The bipedal robot, named Digit, was developed in partnership with Agility Robotics, Amazon Robotics vice president Scott Dresser says in an update on the Amazon website.
“Digit can move, grasp and handle items in spaces and corners of warehouses in novel ways,” Dresser says.
“Its size and shape are well suited for buildings that are designed for humans, and we believe that there is a big opportunity to scale a mobile manipulator solution, such as Digit, which can work collaboratively with employees.”
Dresser says Amazon will initially use Digit to help employees with tote recycling, the highly repetitive process of picking up and moving empty totes once inventory has been completely picked out of them.
Digit creator Agility Robots will open a manufacturing facility in Salem, Oregon later this year.
The company’s RoboFab facility is capable of producing more than 10,000 robots a year.
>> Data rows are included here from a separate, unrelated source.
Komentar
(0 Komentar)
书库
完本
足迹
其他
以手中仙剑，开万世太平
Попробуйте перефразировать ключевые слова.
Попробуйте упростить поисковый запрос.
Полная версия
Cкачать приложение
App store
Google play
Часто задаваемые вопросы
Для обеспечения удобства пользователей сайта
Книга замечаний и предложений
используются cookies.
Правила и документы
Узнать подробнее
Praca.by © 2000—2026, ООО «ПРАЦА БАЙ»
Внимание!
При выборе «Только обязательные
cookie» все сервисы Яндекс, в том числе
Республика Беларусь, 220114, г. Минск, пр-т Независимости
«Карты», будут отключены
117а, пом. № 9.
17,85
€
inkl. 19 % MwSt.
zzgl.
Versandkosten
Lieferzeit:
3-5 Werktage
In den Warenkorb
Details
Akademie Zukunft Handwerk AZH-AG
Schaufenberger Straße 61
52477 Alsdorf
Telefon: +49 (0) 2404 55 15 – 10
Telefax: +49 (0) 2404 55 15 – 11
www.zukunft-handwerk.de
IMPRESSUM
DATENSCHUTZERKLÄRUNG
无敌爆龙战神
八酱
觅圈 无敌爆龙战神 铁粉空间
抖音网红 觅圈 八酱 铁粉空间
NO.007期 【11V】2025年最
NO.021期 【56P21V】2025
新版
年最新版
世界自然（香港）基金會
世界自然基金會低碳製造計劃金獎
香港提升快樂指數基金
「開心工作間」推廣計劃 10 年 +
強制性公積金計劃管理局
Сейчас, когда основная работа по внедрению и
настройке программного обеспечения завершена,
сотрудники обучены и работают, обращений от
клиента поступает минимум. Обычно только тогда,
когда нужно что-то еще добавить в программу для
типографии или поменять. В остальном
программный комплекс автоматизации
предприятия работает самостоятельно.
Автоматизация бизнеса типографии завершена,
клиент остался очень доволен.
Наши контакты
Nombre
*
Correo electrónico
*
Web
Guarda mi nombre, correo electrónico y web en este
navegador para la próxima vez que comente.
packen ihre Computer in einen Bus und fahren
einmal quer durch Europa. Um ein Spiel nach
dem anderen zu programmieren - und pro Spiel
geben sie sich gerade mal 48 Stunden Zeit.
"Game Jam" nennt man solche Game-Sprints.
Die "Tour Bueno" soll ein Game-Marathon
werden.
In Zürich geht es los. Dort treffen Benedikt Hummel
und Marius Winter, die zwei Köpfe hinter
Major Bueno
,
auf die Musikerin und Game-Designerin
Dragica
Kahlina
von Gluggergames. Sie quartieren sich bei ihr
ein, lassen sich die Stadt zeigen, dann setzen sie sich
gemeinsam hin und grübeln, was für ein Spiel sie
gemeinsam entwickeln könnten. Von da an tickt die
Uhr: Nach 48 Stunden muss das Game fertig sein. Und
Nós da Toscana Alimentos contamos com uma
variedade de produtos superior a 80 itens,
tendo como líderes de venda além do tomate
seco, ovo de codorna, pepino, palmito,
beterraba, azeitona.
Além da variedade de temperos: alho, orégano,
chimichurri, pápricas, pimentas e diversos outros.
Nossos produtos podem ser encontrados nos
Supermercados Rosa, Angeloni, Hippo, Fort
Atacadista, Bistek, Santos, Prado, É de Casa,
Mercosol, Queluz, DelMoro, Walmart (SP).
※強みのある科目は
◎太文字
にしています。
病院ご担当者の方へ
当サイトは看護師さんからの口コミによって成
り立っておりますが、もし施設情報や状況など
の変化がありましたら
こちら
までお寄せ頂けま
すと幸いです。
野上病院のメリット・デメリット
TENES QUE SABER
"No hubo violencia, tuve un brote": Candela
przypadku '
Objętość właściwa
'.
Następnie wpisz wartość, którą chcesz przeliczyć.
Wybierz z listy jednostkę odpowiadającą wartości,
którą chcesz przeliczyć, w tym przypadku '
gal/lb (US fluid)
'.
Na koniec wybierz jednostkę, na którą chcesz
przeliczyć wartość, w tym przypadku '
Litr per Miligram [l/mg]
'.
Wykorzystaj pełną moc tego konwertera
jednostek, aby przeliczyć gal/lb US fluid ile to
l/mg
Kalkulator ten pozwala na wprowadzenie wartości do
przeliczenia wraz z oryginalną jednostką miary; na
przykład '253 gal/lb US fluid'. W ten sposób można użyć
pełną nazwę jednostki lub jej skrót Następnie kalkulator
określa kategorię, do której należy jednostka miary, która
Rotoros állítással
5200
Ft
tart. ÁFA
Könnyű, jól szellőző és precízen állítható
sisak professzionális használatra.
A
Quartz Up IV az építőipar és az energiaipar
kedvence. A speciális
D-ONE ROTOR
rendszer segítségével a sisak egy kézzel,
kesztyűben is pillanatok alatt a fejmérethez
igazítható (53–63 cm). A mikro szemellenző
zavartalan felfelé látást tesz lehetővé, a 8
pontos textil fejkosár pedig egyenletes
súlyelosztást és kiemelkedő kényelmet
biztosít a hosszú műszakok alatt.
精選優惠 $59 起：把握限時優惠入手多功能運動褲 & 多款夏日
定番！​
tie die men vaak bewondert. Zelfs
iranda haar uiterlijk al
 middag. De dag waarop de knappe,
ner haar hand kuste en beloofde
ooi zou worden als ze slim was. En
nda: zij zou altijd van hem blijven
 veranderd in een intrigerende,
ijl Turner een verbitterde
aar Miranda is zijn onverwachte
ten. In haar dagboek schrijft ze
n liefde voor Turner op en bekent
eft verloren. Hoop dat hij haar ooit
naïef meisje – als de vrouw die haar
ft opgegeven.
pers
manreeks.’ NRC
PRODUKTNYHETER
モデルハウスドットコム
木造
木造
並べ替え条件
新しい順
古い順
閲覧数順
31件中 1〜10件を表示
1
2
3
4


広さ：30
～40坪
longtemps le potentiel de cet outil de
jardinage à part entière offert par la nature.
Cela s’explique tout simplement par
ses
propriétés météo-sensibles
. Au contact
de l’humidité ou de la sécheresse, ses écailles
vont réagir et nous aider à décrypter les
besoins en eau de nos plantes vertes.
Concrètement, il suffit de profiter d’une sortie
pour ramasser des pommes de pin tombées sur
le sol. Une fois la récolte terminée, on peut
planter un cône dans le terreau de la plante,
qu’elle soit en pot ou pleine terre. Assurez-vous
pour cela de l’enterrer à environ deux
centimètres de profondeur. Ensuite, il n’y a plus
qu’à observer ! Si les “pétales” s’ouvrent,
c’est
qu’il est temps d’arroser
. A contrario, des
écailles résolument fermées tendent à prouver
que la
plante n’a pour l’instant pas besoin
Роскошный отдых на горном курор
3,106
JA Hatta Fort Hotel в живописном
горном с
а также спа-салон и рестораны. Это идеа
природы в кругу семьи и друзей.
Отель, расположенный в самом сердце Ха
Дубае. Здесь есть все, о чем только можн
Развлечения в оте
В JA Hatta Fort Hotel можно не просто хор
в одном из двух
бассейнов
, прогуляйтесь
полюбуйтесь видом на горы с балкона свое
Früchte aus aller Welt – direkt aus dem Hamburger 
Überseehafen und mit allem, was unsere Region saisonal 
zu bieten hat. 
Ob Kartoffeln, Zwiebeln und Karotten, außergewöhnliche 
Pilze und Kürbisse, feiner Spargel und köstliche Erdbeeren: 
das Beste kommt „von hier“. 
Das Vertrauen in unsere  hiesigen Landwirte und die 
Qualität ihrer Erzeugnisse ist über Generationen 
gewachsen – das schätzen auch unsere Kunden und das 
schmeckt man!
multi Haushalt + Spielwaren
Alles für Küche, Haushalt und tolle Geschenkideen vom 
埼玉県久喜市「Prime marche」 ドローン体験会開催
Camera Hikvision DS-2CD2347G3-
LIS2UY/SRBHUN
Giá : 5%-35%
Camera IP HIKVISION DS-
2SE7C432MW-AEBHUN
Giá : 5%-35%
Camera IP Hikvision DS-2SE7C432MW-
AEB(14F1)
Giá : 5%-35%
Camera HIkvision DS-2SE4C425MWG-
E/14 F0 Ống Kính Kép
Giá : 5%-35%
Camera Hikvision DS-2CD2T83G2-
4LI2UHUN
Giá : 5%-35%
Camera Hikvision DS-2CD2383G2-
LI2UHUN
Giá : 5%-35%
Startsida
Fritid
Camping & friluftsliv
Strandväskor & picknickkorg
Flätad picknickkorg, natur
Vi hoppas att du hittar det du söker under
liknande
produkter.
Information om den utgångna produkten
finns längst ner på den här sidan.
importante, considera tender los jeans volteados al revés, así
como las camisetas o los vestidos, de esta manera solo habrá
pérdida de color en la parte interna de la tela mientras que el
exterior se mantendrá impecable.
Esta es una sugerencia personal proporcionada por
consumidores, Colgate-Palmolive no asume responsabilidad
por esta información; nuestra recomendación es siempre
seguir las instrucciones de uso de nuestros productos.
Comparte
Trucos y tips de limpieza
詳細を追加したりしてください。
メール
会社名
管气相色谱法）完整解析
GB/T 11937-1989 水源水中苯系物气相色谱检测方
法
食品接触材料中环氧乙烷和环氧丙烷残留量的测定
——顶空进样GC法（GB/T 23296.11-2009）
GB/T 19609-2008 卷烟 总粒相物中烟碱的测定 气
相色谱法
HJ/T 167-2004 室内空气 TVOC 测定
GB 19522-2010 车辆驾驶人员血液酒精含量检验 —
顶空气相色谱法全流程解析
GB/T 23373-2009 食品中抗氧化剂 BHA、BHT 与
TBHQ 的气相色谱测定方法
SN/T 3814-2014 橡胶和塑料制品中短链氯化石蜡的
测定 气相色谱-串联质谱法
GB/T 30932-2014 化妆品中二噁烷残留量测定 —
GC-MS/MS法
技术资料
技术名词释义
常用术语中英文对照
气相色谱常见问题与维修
At full capacity, RoboFab will employ more than 500 workers in Salem, in addition to employees at Agility’s other locations. Digit also will work in the new factory, in a similar capacity to Agility's customer sites, moving, loading, and unloading totes.
Meanwhile, Amazon, with more than 750,000 robots at work alongside its human employees, has rolled out a new robotics system at its fulfilment centre in Houston, Texas to help fulfill holiday shopping orders.
The Sequoia system can identify and store inventory up to 75% faster.
“Building off a series of research and development efforts, Sequoia integrates multiple robot systems to containerise our inventory into totes, bringing together mobile robots, gantry systems, robotic arms and a new ergonomic employee workstation,” Dresser says.
“The system works by having mobile robots transport containerised inventory directly to a gantry, a tall frame with a platform supporting equipment that can either restock totes or send them to an employee to pick out inventory that customers have ordered.
“These totes come to employees at a newly-designed ergonomic workstation that allows them to do all their work in their power zone, between mid-thigh and mid-chest height.
“With this system, employees will no longer have to regularly reach above their heads or squat down to pick customer orders, supporting our efforts to reduce the risk of injuries.”